● About this exercise:
Exclude the pictures, then quote exactly the lines from the one holding "vfov_deg: 29.7" through the last line of the records.

● Data records:
═══
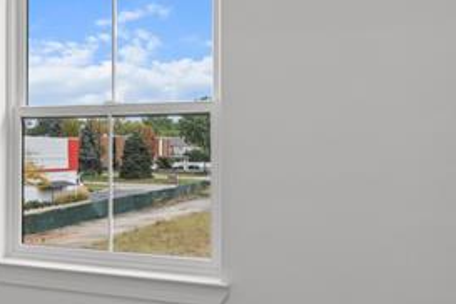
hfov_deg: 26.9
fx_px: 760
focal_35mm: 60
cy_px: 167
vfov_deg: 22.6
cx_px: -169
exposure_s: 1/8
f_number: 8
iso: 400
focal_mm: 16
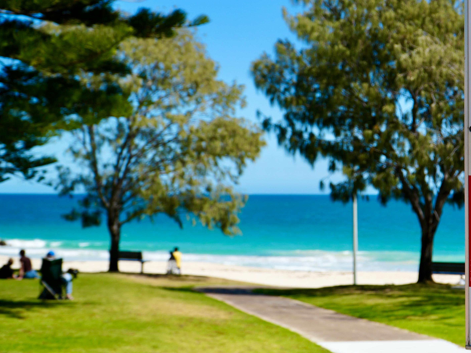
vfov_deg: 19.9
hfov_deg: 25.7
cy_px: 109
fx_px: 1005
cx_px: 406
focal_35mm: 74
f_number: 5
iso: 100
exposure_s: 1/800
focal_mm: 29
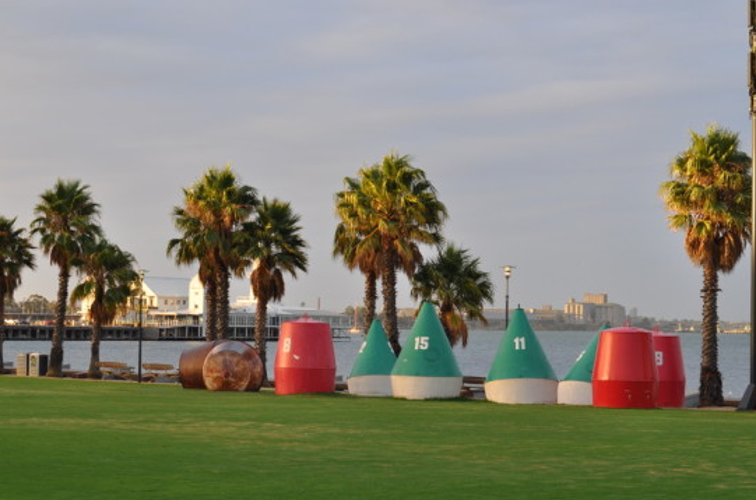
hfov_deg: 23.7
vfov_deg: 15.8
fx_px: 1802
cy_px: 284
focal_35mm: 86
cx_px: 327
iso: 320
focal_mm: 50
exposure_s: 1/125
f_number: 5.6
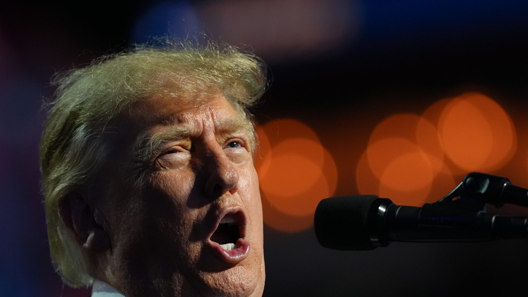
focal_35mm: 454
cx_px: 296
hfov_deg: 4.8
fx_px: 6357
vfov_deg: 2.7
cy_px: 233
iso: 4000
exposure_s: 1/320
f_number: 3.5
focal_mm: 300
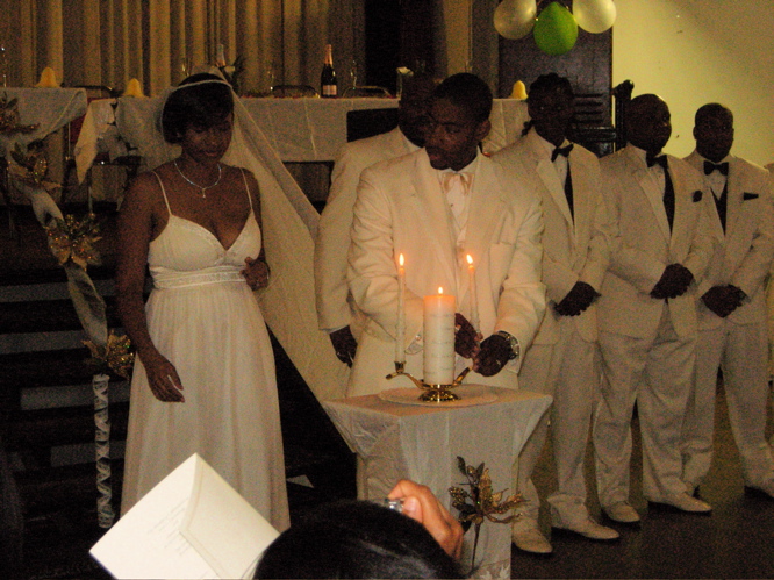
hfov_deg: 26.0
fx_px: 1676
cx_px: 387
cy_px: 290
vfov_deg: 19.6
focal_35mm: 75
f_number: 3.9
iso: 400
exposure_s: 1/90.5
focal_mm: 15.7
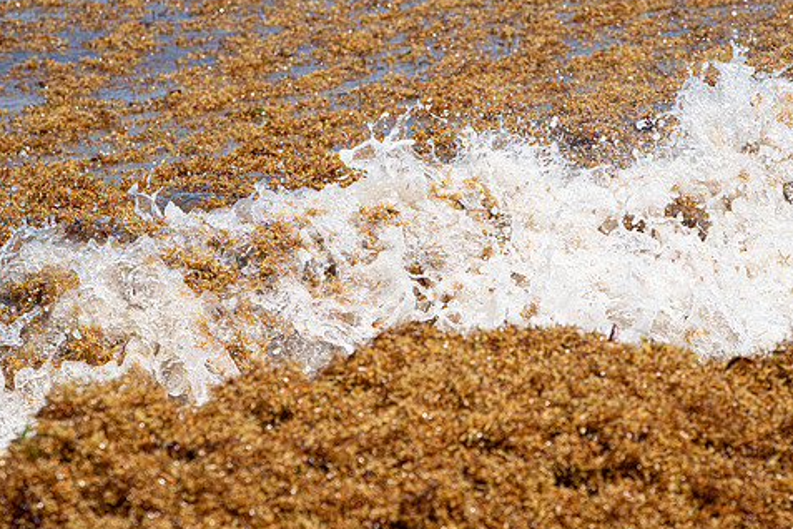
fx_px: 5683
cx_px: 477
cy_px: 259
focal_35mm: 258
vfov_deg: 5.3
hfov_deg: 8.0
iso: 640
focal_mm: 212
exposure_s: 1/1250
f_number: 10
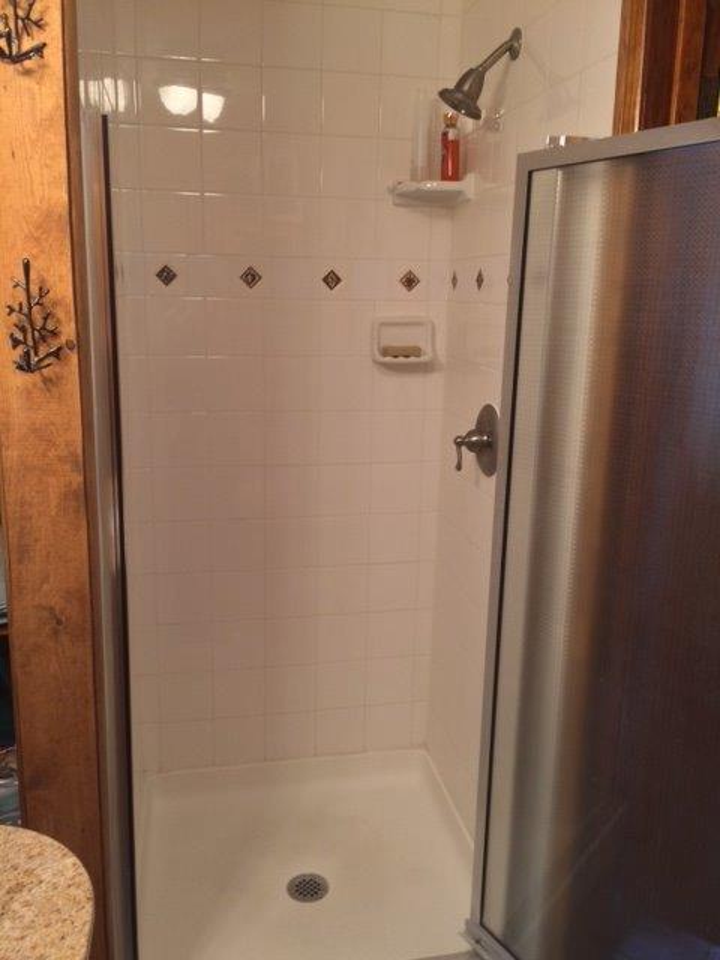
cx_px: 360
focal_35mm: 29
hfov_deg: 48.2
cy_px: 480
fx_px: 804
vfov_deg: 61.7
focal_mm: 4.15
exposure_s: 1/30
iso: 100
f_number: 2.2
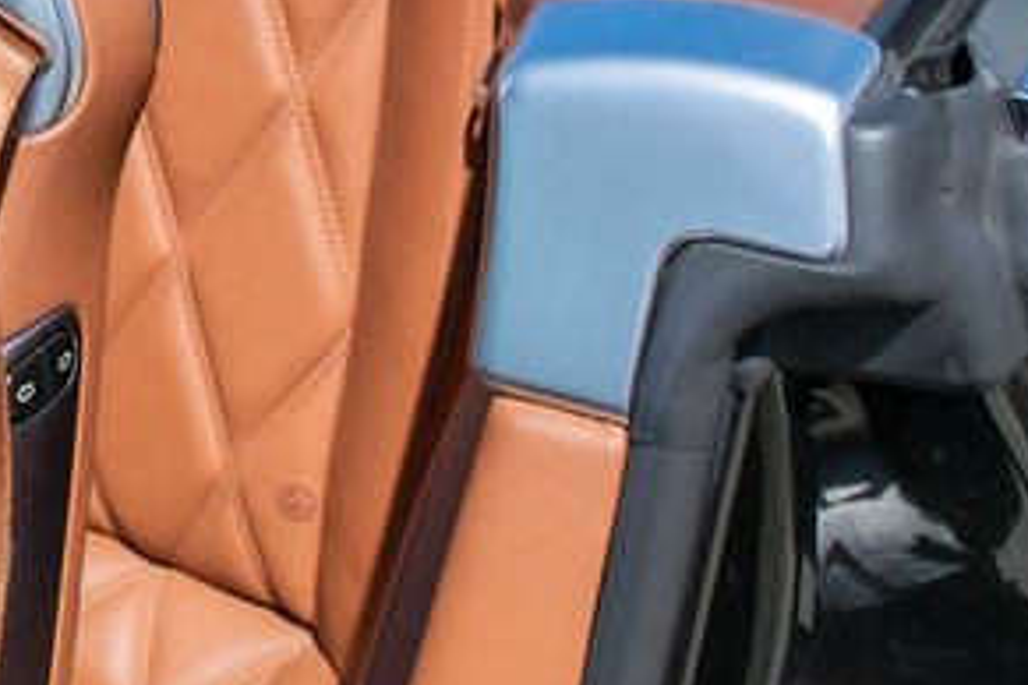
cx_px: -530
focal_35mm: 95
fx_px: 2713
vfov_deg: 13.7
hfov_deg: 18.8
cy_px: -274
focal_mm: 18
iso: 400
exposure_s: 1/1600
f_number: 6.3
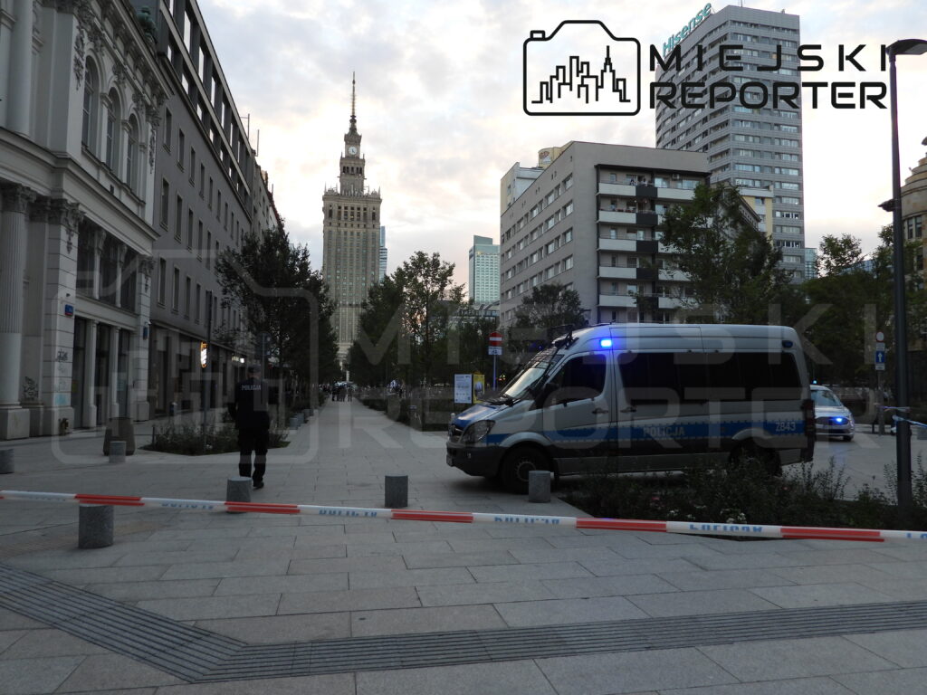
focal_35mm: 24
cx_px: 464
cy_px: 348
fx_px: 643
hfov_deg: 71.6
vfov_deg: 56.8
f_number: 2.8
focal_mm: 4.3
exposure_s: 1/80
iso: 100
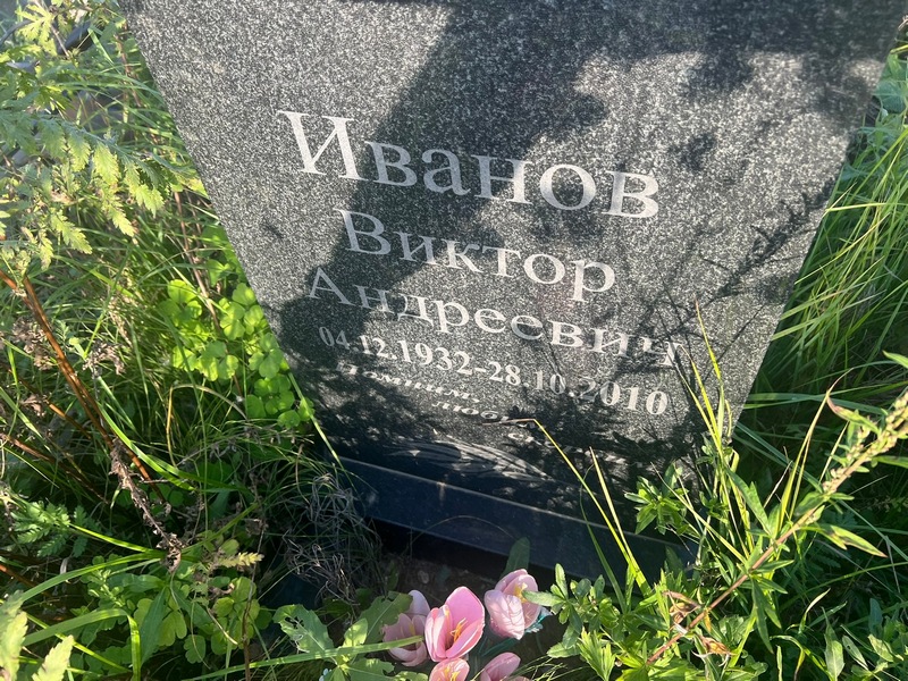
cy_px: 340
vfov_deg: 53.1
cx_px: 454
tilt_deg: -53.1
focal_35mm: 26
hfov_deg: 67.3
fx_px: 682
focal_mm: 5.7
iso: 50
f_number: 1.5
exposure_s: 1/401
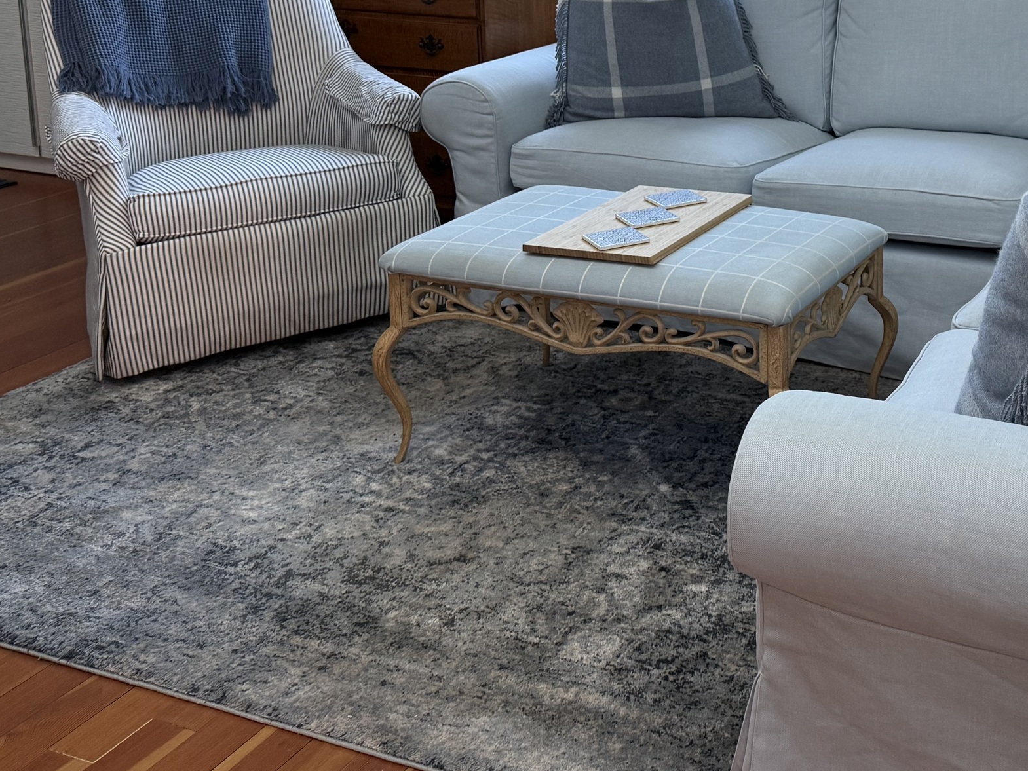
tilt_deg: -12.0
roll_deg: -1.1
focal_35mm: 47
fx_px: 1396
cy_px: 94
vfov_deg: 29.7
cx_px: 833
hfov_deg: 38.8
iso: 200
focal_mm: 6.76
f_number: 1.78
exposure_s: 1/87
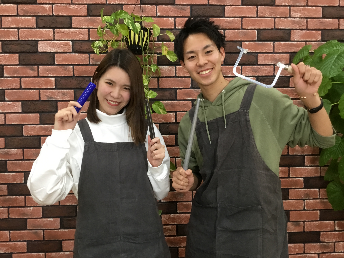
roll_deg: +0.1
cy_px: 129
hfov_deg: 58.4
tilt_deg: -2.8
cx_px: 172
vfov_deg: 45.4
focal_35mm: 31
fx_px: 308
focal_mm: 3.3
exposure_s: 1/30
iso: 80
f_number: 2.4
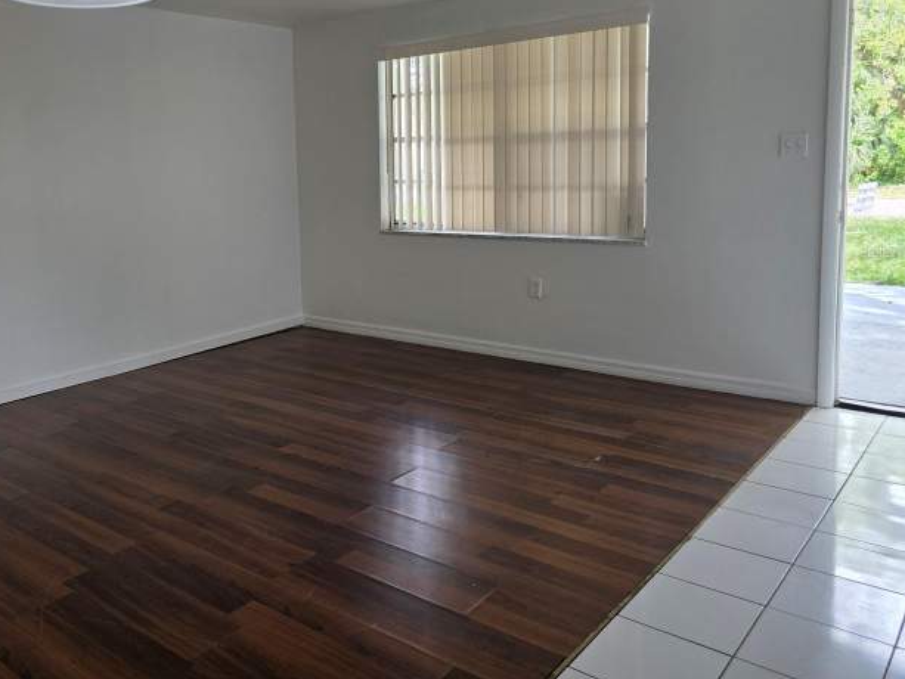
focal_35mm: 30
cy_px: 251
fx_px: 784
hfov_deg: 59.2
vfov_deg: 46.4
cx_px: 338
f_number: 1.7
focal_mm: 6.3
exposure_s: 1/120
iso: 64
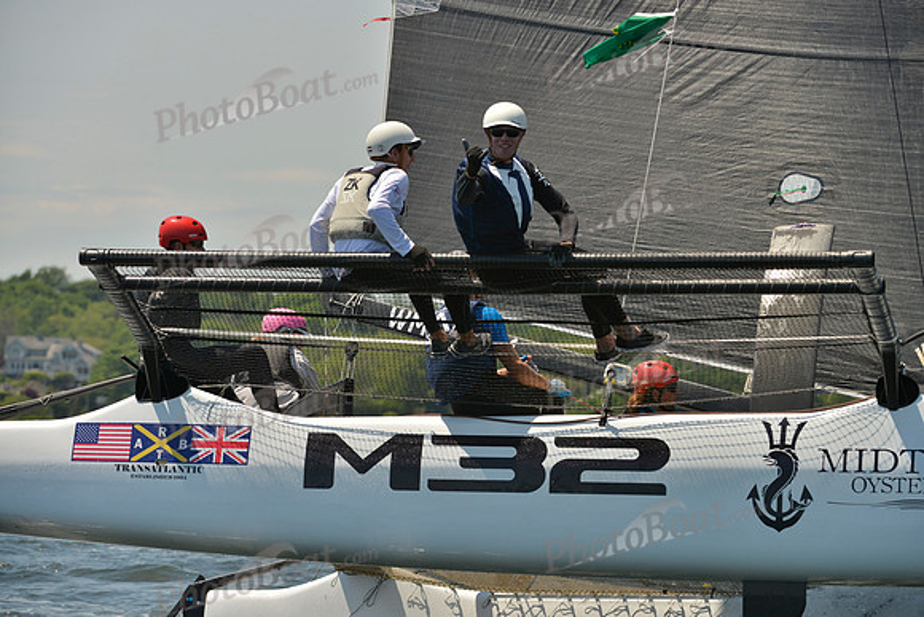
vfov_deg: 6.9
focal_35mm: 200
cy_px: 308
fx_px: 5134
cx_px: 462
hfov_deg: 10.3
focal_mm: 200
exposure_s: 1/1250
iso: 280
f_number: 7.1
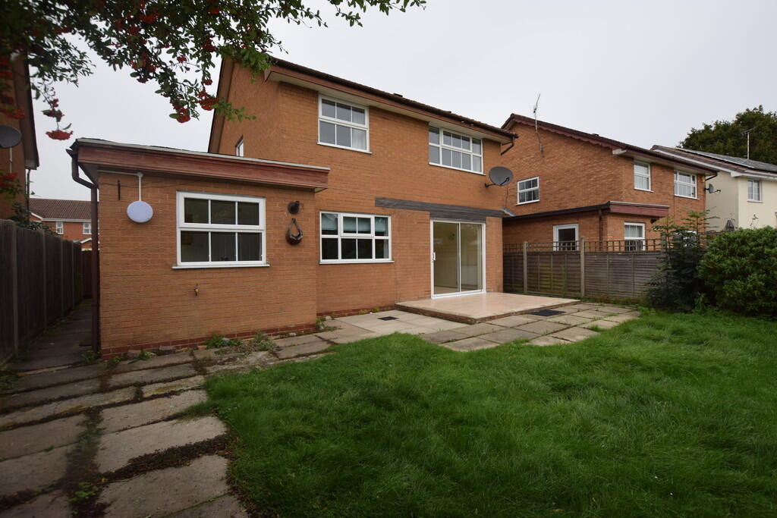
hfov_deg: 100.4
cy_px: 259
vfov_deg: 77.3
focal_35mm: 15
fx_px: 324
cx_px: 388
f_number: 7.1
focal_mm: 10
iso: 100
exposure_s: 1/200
═══
● Answer section:
vfov_deg: 29.7
cx_px: 833
hfov_deg: 38.8
iso: 200
focal_mm: 6.76
f_number: 1.78
exposure_s: 1/87
roll_deg: +0.1
cy_px: 129
hfov_deg: 58.4
tilt_deg: -2.8
cx_px: 172
vfov_deg: 45.4
focal_35mm: 31
fx_px: 308
focal_mm: 3.3
exposure_s: 1/30
iso: 80
f_number: 2.4
focal_35mm: 30
cy_px: 251
fx_px: 784
hfov_deg: 59.2
vfov_deg: 46.4
cx_px: 338
f_number: 1.7
focal_mm: 6.3
exposure_s: 1/120
iso: 64
vfov_deg: 6.9
focal_35mm: 200
cy_px: 308
fx_px: 5134
cx_px: 462
hfov_deg: 10.3
focal_mm: 200
exposure_s: 1/1250
iso: 280
f_number: 7.1
hfov_deg: 100.4
cy_px: 259
vfov_deg: 77.3
focal_35mm: 15
fx_px: 324
cx_px: 388
f_number: 7.1
focal_mm: 10
iso: 100
exposure_s: 1/200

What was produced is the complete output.